Mr. Ragnar acknowledged that the inflation “trends are encouraging,” but added that the monetary authorities should consider the upside risks to inflation outlook stemming from the geo-political tensions, higher commodity prices internationally and also domestically some demands for higher wages.

He went on saying: “This is why our view is that the BSP should probably maintain a sufficiently restrictive monetary policy stance until we are firmly within the BSP target band.”

It’s been a while since I heard such an IMF “general recommendation.” I was embedded in the banking and finance beat when the country finally graduated from the clutches and tutelage of IMF in May 2003 under the watch of the late BSP Gov. Rafael B. Buenaventura and Finance Secretary Jose Isidro N. Camacho, after completing the 23rd last program arrangement in 2000.

Putting this aside, I subscribe to the IMF recommendation based on the Balance of Payments and Current Account expectations for the year. Yes, Virginia, while we are improving with the CA negative position narrowing, still it’s on a deficit at $11.1 billion or 2.5 percent of gross domestic product, which means we rely more on importation as our export of goods is being dragged down by the economic slowdown of our trading partners.

Then, there’s the interest rate differential factor. As Mr. Ragnar pointed out: “If interest rate differential is reduced this can entice some investors to instead put their money in less risky assets, well established markets with deep liquidity.”

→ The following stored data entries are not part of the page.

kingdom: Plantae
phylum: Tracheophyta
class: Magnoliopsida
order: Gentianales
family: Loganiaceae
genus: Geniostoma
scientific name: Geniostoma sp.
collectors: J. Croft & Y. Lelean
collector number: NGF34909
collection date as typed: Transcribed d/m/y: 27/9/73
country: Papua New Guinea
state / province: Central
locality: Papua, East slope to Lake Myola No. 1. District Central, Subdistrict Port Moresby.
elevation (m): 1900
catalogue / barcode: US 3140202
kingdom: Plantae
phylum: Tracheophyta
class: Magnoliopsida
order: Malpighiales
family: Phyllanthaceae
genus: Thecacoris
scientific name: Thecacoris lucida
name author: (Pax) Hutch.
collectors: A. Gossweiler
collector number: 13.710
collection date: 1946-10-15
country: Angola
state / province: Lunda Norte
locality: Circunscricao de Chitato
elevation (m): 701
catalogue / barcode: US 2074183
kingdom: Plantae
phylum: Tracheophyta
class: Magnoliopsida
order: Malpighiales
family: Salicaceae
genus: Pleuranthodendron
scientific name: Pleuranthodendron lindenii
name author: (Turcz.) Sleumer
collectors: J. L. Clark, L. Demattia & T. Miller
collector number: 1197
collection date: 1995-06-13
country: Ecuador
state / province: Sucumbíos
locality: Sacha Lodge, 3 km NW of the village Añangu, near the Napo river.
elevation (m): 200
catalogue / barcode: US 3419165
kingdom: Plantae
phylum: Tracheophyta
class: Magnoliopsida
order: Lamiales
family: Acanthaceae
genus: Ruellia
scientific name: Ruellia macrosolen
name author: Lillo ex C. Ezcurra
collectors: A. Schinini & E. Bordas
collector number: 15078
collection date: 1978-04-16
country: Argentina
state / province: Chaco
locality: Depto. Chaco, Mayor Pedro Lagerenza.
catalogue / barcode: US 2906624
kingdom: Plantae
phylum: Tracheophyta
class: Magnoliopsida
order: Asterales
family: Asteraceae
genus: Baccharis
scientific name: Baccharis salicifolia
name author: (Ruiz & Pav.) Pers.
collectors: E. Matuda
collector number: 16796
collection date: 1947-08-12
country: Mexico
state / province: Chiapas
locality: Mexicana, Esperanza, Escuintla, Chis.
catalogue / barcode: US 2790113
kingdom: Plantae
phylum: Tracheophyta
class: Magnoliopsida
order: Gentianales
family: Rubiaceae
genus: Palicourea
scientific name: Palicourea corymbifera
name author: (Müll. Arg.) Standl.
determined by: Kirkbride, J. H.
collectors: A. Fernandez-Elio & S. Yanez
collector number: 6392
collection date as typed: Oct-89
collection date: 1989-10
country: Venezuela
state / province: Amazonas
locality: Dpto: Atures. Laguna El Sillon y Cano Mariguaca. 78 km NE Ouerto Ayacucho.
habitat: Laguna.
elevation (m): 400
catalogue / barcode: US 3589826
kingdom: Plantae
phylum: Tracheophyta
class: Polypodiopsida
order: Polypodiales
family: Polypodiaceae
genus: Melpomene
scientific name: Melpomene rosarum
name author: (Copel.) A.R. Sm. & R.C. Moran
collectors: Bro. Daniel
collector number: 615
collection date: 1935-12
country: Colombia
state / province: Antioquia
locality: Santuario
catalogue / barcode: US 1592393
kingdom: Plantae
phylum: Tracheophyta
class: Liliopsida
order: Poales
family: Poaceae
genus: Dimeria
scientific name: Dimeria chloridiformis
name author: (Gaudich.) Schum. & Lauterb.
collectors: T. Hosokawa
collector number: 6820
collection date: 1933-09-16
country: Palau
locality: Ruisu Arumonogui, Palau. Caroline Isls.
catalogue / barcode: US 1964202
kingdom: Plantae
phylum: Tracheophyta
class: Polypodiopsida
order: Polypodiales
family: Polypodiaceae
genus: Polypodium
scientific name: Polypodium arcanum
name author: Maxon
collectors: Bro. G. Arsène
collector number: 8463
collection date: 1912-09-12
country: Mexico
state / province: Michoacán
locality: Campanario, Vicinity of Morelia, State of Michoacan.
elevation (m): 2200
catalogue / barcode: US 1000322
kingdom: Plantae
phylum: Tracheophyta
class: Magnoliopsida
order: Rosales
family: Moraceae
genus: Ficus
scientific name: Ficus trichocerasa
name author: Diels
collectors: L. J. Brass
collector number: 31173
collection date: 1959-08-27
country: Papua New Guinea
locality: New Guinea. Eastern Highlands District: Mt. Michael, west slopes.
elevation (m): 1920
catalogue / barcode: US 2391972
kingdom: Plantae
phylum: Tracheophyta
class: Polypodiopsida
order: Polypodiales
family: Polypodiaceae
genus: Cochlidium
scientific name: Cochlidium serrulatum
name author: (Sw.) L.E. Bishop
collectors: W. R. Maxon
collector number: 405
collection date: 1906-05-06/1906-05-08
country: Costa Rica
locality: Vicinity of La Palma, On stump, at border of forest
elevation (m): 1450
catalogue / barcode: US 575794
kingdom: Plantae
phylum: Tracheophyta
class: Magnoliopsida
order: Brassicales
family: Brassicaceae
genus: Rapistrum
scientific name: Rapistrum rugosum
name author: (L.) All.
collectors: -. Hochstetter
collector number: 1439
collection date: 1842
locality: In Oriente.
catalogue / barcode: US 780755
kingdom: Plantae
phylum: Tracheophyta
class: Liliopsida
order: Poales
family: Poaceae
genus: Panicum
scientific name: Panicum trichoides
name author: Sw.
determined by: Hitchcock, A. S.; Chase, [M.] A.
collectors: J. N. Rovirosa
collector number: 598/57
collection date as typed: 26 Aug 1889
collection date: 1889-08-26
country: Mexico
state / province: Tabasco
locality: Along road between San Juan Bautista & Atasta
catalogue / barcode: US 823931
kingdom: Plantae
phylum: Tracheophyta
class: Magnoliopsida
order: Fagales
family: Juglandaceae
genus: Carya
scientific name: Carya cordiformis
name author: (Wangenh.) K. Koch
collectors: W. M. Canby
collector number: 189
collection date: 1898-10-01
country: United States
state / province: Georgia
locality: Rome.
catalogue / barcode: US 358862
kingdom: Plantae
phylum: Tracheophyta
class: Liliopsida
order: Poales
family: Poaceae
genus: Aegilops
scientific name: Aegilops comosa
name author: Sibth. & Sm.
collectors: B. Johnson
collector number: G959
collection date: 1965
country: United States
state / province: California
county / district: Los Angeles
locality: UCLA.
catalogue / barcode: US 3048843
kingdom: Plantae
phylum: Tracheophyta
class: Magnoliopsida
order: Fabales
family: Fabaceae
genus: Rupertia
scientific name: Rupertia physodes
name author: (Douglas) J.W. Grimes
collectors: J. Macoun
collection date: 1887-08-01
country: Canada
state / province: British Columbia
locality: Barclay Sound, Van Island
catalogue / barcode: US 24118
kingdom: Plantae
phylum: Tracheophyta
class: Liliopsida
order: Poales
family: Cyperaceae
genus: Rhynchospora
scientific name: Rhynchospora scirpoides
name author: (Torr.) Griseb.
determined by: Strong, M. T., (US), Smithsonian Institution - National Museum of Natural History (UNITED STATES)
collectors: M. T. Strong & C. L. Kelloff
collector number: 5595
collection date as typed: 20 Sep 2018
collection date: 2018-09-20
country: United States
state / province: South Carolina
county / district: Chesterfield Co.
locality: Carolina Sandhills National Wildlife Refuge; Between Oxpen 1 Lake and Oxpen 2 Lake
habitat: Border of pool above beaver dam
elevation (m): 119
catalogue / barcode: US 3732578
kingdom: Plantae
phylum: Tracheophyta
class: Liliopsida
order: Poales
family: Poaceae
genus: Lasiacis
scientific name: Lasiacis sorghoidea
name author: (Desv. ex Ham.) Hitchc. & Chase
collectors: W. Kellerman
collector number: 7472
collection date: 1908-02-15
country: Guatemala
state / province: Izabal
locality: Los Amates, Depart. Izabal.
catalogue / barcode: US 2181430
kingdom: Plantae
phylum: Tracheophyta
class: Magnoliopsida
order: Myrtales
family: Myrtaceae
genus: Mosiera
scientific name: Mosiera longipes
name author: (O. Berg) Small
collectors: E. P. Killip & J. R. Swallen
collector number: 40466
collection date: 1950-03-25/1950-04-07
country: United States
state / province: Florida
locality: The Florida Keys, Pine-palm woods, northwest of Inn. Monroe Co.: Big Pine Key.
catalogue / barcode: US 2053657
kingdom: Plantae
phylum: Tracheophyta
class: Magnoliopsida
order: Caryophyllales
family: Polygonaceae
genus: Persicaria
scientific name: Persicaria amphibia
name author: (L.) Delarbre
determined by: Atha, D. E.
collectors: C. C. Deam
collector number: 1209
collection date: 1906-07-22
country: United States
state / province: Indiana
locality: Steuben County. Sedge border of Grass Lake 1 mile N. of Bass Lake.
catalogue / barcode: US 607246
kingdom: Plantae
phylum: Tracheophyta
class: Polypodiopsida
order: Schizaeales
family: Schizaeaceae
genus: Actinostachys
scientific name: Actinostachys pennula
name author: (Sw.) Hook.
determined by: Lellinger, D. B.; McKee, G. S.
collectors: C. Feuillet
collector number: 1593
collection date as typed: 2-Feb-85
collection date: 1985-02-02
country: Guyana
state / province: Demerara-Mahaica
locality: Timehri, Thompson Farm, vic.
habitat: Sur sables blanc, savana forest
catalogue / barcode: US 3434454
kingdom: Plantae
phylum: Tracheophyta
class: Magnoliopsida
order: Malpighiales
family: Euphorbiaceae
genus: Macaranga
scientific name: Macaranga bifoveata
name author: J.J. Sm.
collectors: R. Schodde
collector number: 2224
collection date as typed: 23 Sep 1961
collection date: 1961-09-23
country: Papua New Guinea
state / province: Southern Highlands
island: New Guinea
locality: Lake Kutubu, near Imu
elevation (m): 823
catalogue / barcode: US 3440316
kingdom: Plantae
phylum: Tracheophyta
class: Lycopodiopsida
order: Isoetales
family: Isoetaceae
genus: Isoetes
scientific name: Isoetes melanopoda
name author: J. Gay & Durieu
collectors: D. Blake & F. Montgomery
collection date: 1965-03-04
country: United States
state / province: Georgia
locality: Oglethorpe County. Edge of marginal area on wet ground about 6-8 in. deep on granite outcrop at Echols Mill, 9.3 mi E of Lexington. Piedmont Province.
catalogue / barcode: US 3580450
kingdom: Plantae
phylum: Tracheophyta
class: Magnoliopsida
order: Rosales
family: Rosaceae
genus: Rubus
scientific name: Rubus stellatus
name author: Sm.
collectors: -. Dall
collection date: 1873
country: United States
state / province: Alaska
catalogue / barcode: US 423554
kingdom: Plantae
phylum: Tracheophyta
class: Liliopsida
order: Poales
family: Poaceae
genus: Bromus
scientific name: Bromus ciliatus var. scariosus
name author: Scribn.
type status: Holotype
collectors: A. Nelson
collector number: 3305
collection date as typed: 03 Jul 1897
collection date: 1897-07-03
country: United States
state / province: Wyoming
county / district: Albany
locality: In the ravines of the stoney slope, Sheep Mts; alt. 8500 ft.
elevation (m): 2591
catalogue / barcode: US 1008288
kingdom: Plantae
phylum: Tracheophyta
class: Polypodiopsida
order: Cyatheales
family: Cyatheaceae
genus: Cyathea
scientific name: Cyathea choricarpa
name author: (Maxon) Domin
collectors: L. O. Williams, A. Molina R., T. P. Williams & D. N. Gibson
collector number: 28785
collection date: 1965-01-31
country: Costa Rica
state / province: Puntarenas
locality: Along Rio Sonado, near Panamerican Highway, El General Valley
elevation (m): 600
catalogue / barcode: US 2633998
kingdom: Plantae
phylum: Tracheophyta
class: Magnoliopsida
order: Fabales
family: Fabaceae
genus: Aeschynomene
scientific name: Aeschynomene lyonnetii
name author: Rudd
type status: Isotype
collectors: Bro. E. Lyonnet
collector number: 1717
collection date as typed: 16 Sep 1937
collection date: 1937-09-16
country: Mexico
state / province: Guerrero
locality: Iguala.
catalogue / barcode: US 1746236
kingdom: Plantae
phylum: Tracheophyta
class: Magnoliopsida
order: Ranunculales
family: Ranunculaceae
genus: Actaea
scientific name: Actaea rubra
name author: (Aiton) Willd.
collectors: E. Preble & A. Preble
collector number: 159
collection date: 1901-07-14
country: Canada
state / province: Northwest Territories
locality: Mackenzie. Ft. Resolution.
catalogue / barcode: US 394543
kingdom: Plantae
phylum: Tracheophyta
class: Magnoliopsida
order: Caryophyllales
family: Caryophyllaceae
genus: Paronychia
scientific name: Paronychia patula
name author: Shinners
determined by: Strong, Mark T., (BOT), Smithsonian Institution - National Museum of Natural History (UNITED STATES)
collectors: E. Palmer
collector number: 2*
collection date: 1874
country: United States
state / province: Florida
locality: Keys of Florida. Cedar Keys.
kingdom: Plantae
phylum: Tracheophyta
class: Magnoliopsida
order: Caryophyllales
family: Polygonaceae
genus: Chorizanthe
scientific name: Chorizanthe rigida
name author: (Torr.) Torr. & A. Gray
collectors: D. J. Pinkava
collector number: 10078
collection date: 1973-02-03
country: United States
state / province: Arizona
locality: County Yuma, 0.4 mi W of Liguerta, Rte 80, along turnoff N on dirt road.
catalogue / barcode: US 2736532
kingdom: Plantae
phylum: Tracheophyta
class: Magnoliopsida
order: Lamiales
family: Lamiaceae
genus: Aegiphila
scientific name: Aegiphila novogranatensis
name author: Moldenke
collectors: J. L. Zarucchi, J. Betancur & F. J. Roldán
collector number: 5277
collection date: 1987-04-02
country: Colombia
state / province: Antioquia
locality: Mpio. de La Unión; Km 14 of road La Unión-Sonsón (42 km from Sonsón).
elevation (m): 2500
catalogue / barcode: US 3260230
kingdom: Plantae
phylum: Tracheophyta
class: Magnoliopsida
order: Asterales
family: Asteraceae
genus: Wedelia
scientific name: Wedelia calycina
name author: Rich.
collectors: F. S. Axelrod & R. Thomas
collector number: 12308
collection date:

The current 100 basis points interest rate differential (Fed policy rate is at 5.5 percent and BSP at 6.5 percent). Pre-pandemic, it was 400 bps.

On the lighter side, let me share what I’ve heard, saw from my observation deck but not seen during the live streaming. Guess the personalities involved.

1.)  This person emerged, from an exit poll, as the best moderator, even better than the host. He knows his craft and is consistently present in all of the PEBs. He’s a favorite. He joins the economic team in Philippine roadshow presentations abroad;

2.)  This economic manager must be famished that he deserted his front table for another table at the back to devour with gusto the snacks catered by Via Mare while answering questions from a journo;

3.)  This participant mistook Mr. Ragnar as the resident representative of the World Bank, the IMF’s Bretton Wood sister? 

There were more unseen snippets but I will share in the next piece.